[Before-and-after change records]
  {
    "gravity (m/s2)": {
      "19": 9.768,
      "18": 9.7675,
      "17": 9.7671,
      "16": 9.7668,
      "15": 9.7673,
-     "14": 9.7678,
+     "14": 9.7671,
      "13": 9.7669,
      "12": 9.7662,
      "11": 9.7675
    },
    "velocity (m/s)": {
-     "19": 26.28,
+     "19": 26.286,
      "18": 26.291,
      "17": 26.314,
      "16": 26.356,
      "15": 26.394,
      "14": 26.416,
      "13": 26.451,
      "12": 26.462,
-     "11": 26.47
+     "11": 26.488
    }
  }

▶ _WORK INSTRUCTIONS_:
After reading through the records, retype all of them exactly.

▶ _TASK OUTPUT_:
  {
    "gravity (m/s2)": {
      "19": 9.768,
      "18": 9.7675,
      "17": 9.7671,
      "16": 9.7668,
      "15": 9.7673,
-     "14": 9.7678,
+     "14": 9.7671,
      "13": 9.7669,
      "12": 9.7662,
      "11": 9.7675
    },
    "velocity (m/s)": {
-     "19": 26.28,
+     "19": 26.286,
      "18": 26.291,
      "17": 26.314,
      "16": 26.356,
      "15": 26.394,
      "14": 26.416,
      "13": 26.451,
      "12": 26.462,
-     "11": 26.47
+     "11": 26.488
    }
  }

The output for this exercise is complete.